▸ **WHAT NEEDS TO BE DONE**: Carry on the case summary of Deshong v Workers' Compensation Regulator, starting right after its last sentence.

▸ **SELECTED PASSAGE**:
---

Deshong v Workers’ Compensation Regulator [2021] QIRC 205[1]

Facts

The Health Council employed Ms Deshong as a social and Emotional Well-being Counsellor, which required her to be a Fly-in/Fly-out of Hope Vale, four days per week.

Ms Deshong applied for worker’s compensation, claiming she developed a workplace-related psychological injury following a verbal assault from her supervisor and the employer’s mismanagement of her return to work after a non-worked related injury. This application was rejected, and the Regulator confirmed the decision as the alleged personal injury arose out of or in the course of reasonable management action. Ms Deshong appealed the Regulator’s decision, but the Queensland Industrial Relations Commission (‘QIRC’) confirmed the two earlier decisions.

Relevant legislation

Sections 11 and 32 of the Workers’ Compensation Act (‘Act’) were the subject of dispute.

For Ms Deshong’s psychological injury to be compensable, she should have proved on a balance of probabilities, the below requirements:

a. that she was a worker within the meaning of section 11 of the Act;

b. that she suffered an injury;

c. that the employment was the major significant contributing factor to her injury within the meaning of section 32(1) of the Act;

d. that the psychiatric or psychological disorder did not arise in the course of an employer’s reasonable management action that was taken in a reasonable way, 32(5) of the Act.

Undisputed requirements

a. that Ms Deshong was a worker within the meaning of section 11 of the Act- she worked under a contract and was an employee for assessment for PAYG;

b. that Ms Deshong suffered a personal injury. She was diagnosed with adjustment disorder with mixed depression and anxiety.

Issues

a. Whether Ms Deshong’s employment was the major significant contributing factor to her personal injury?

Ms Deshong listed eight events related to her employment that had a causal connection with her injury.[2] In summary, those events were:

  1. On 20 March 2018, Ms Deshong was the victim of verbal abuse from a Team leader Ms Hart on her work premises at Hope Vale.

---

▸ **ENTRIES SUPPLIED**:
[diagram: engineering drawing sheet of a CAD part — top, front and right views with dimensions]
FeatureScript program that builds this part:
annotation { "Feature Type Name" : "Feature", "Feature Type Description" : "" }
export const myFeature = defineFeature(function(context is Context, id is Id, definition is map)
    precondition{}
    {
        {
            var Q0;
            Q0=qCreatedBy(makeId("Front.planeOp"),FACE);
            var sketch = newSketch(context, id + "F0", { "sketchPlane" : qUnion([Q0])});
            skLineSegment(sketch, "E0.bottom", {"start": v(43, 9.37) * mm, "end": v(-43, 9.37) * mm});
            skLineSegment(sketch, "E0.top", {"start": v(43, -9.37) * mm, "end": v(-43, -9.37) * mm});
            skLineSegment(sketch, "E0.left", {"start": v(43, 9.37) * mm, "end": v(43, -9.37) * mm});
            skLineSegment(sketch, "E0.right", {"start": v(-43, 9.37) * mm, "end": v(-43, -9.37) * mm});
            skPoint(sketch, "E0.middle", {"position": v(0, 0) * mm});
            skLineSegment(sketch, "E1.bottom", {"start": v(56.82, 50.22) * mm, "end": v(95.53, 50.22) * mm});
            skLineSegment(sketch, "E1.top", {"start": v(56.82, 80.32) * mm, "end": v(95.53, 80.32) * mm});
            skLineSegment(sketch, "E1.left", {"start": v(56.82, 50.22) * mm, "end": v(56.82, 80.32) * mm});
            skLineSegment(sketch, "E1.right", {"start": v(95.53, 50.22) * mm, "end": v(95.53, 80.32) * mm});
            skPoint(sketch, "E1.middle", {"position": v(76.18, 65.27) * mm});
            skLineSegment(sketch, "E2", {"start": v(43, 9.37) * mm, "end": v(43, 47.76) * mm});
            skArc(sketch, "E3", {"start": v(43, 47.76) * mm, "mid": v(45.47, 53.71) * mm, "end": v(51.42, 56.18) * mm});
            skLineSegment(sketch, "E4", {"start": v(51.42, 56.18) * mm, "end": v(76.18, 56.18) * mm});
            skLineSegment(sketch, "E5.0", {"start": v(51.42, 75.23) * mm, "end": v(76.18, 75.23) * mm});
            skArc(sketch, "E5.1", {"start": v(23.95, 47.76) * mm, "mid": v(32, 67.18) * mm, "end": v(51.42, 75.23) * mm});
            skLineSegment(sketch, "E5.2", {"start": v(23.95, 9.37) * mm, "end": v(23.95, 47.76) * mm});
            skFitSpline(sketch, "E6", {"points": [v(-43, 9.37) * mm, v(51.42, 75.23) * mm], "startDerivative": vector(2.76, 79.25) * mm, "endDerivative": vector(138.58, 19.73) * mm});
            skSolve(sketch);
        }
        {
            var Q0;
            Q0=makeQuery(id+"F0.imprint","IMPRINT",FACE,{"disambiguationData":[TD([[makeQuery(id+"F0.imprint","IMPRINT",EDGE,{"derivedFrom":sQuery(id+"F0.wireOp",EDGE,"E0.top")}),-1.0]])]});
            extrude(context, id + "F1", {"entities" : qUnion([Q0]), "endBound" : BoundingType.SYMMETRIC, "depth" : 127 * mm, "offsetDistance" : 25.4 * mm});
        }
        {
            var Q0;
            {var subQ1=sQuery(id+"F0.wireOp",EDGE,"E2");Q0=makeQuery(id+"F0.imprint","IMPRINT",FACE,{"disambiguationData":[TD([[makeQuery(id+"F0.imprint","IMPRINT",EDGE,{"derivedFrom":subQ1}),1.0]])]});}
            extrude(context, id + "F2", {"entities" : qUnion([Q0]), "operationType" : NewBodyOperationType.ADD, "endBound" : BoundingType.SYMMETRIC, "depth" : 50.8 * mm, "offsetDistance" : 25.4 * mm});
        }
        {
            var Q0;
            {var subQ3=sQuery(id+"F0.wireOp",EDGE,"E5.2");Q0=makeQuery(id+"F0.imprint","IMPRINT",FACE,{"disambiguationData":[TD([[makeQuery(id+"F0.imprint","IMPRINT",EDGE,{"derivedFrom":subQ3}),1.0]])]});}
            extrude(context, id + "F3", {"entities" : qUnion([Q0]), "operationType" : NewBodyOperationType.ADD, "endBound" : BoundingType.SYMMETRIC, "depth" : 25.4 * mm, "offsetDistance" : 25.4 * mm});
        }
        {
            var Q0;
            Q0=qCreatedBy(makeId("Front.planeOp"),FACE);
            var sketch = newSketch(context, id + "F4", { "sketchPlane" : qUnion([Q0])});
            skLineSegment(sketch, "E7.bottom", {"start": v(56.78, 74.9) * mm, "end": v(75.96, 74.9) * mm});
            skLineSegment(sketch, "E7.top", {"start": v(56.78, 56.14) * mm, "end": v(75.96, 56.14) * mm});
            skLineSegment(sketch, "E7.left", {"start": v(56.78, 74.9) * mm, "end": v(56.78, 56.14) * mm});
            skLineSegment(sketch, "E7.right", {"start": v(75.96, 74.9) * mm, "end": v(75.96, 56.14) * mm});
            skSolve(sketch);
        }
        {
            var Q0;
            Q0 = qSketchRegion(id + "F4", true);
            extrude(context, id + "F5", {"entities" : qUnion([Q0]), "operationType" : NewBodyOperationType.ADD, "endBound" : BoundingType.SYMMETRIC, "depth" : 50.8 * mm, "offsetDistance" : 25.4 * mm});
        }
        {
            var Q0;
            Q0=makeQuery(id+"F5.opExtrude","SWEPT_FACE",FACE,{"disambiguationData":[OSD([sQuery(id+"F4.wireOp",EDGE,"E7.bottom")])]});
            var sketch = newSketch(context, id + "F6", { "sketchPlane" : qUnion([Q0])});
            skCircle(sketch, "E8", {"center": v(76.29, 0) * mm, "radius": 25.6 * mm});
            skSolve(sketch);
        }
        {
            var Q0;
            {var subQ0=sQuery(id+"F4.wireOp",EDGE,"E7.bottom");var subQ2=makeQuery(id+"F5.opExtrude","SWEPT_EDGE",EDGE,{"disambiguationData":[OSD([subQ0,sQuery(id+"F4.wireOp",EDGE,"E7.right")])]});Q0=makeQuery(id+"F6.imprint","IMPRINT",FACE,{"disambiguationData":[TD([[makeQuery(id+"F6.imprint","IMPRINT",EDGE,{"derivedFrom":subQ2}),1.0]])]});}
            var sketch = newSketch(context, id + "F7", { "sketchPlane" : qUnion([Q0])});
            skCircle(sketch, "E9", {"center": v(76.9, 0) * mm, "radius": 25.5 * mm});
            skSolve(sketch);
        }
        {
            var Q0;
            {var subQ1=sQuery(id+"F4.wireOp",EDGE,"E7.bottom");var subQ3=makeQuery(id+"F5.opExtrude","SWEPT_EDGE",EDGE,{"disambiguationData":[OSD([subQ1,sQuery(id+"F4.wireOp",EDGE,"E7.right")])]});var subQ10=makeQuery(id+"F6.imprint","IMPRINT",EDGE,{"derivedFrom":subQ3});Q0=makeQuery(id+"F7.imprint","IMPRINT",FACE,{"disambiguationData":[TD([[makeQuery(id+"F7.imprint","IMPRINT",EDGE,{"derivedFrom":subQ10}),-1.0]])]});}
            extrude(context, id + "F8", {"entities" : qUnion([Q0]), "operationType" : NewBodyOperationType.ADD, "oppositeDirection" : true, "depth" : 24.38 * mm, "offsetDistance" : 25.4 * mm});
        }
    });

---

▸ **ANSWER SECTION**:
  2. The following day, Ms Hart refused to acknowledge her presence and rudely waved her away when she greeted her. Ms Deshong had not slept the night before so went to Medical Centre. She took the rest of the day off as sick leave.
  3. On 22 March 2018, Ms Deshong returned home and spent most of the evening crying.
  4. On 23 March 2018, Ms Deshong lodged an incident Report with HR. She was upset that her employers did not take Immediate action in the case.
  5. On 15 May 2018, Ms Deshong had a non-work-related shoulder injury.
  6. In July 2018, Ms Deshong lodged an Anti-Discrimination Commission Queensland complaint because the Health Council did not allow her to return to work after presenting a medical certificate that stated she could perform light duties. The Health Council argued that there was no work available for her under those conditions, except for a management and training ship.
  7. On 5 October 2018, she lodged a request for safety implementations before returning to work in Hope Vale because she would work under semi-hostile conditions as she thought there was gossip regarding her claims. The Health Council refused this request.
  8. On 15 October 2018, while waiting to board a plane to Hope Vale, Ms Deshong had a major Panic attack and mental health breakdown in public.

The QIRC found no causal connection between stressors one, two, three, four and eight and Ms Deshong’s injury after noting serious inconsistencies in Ms Deshong’s evidence.[3] The QIRC gave significant weight to Mr Colahan’s reports and statements, Health Council’s EAP, and Ms Deshong’s behaviour after the alleged verbal abuse.

a. Ms Deshong went back to work the day after the abuse and tried greeting the abuser.

b. Ms Deshong did not make a complaint to the police station on the night of the abuse.

c. Ms Deshong worked until she fractured her shoulder. This showed that the incident on 20 March 2018 was not such that it prevented her from returning to work.

d. There is no evidence that the Health Council did not offer her time off work or counselling. She took the day off after the abuse; she was off after the floods and during the rehabilitation from her shoulder injury.

e. Ms Deshong agreed to postpone the incident report investigation until Ms Hart was fit to return to work.

f. In consultations with Mr Colahan (Health Council’s EAP), Ms Deshong expressed that the reason for her being distressed, and upset was the history of conflict she had with the management of the Health Council over her fitness to be at work due to her shoulder injury. Ms Deshong did not express any fears about her safety at the Workplace in her consultations.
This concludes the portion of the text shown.